British parents waste £51.2 million a year driving kids under a mile to school

British parents waste £51.2 million a year driving kids under a mile to school

New research has revealed that British parents are racking up an astonishing £51.2 million bill each year ferrying their children less than a mile to school.

That figure is enough to fund 47 primary schools for an entire year.
More importantly, the aversion to walking means that an extra 1.2 million vehicles are on the already busy roads of Britain during the peak hours every week day.

The research was carried out by Zipcar and revealed that the worst offenders for ludicrously short school runs are based in Scotland, where 60% of parents living less than one mile away from the school gates drive their children.

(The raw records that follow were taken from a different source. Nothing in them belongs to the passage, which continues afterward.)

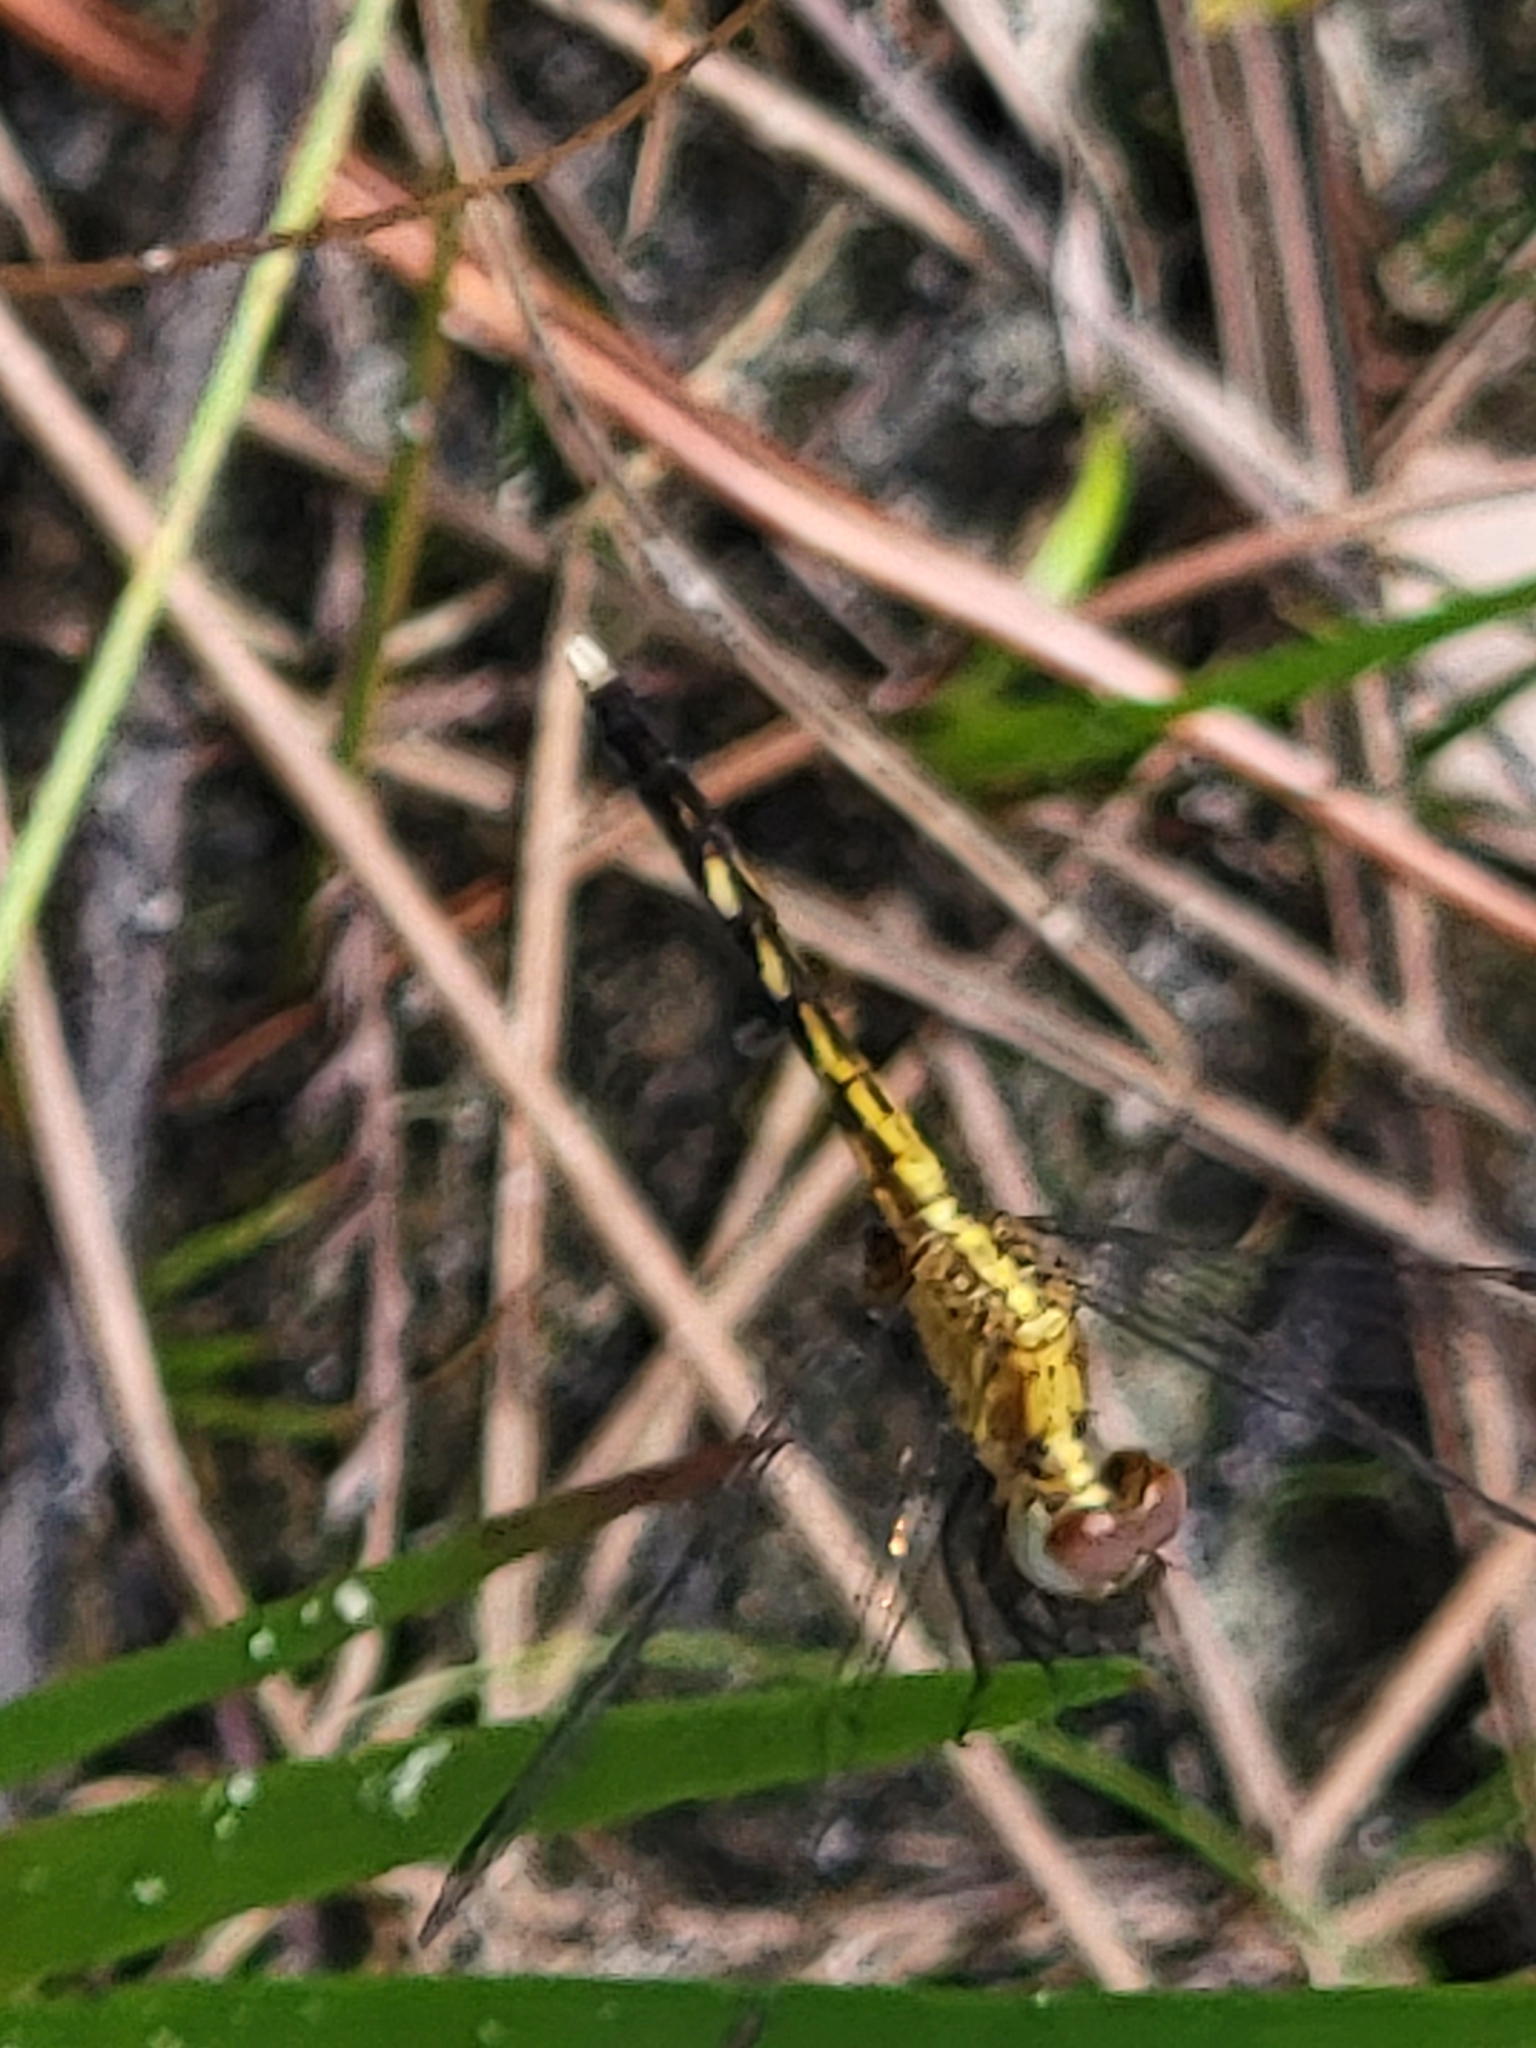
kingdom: Animalia
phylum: Arthropoda
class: Insecta
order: Odonata
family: Libellulidae
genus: Erythrodiplax
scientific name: Erythrodiplax minuscula
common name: Little blue dragonlet
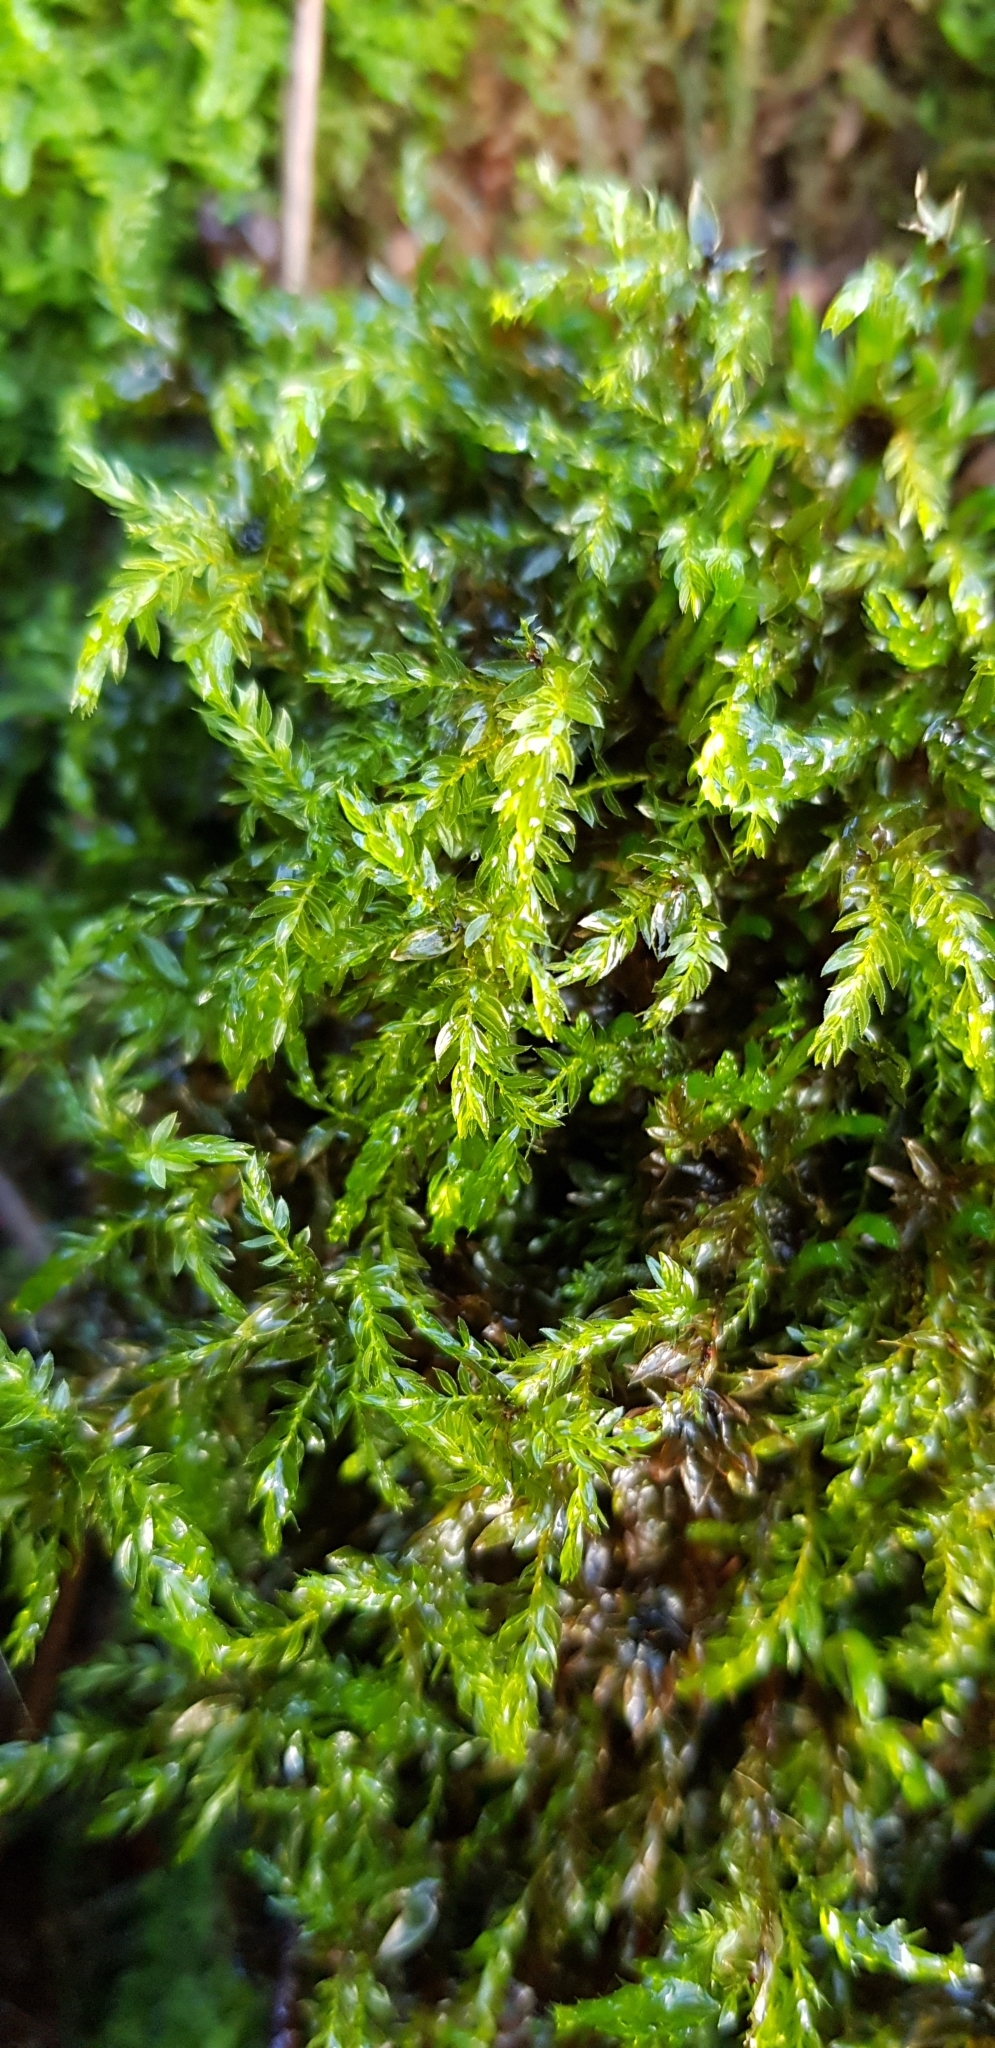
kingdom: Plantae
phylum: Bryophyta
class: Bryopsida
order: Bryales
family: Mniaceae
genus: Mnium
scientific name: Mnium hornum
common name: Swan's-neck leafy moss
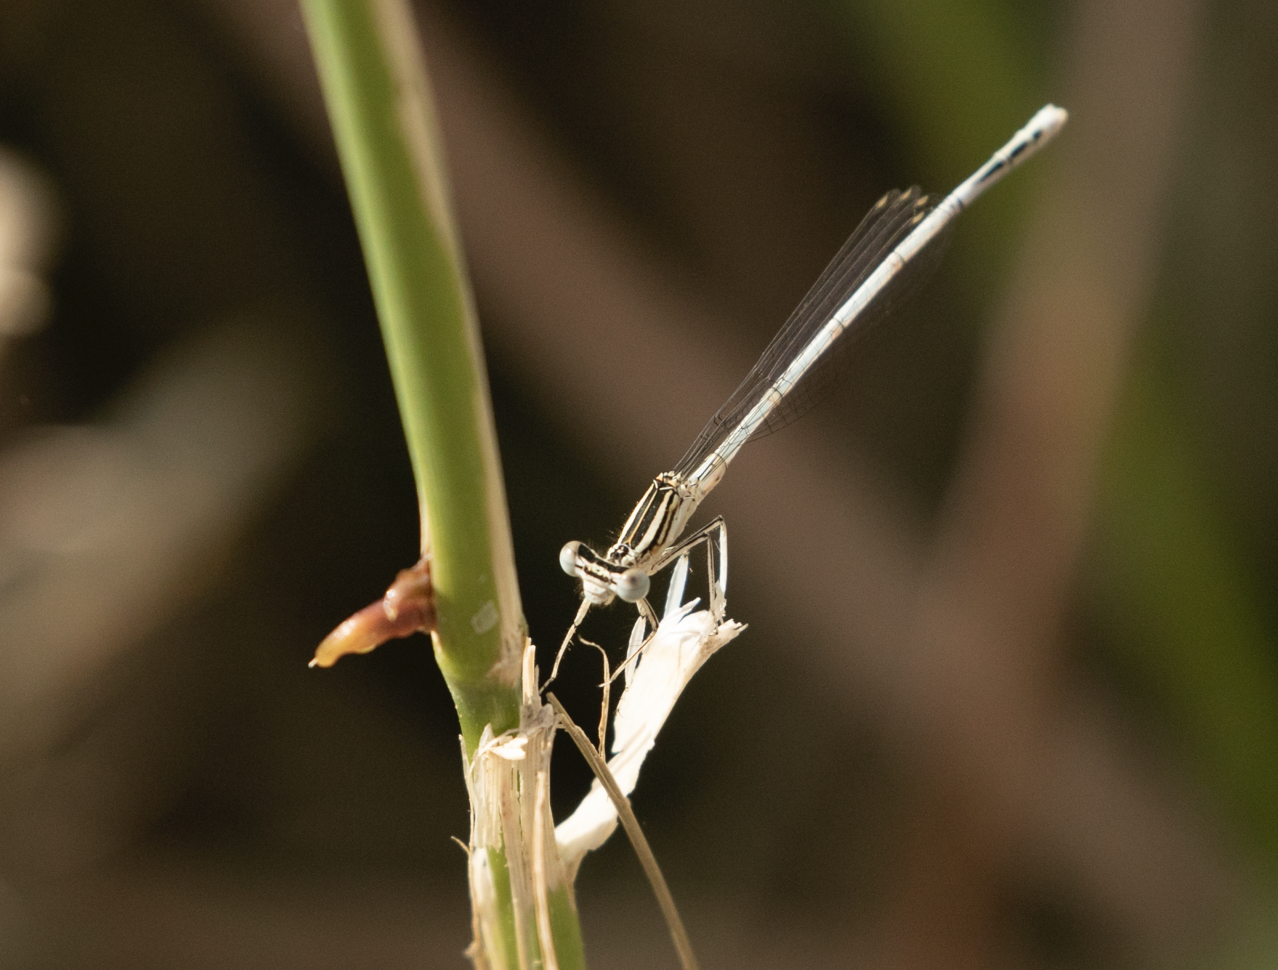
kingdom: Animalia
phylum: Arthropoda
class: Insecta
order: Odonata
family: Platycnemididae
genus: Platycnemis
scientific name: Platycnemis pennipes
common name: White-legged damselfly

Despite hideous levels of congestion and solid public transport links, Londoners are the third worst offenders with almost half of parents still opting to jump behind the wheel rather than seek alternative transport methods.

Amazingly, on the opposite end of the spectrum, not one Welsh parent living within one mile of school admitted to driving there.

The results come despite a staggering amount of parents admitting the school run is total carnage, citing difficulty parking, regular traffic jams, squabbling parents and even accidents as regular occurrences.

A nationwide campaign dubbed National Walk to School Week has been launched and is aimed at encouraging parents to leave the car at home and walk to school.

Mark Walker, General Manager UK at Zipcar said: "There's an astounding 27.5 million cars on Britain's roads and 32% of households in the UK have two or more cars. But for many, the economics of ownership just don't add up. Especially when you consider that the average car spends 96% of its life parked."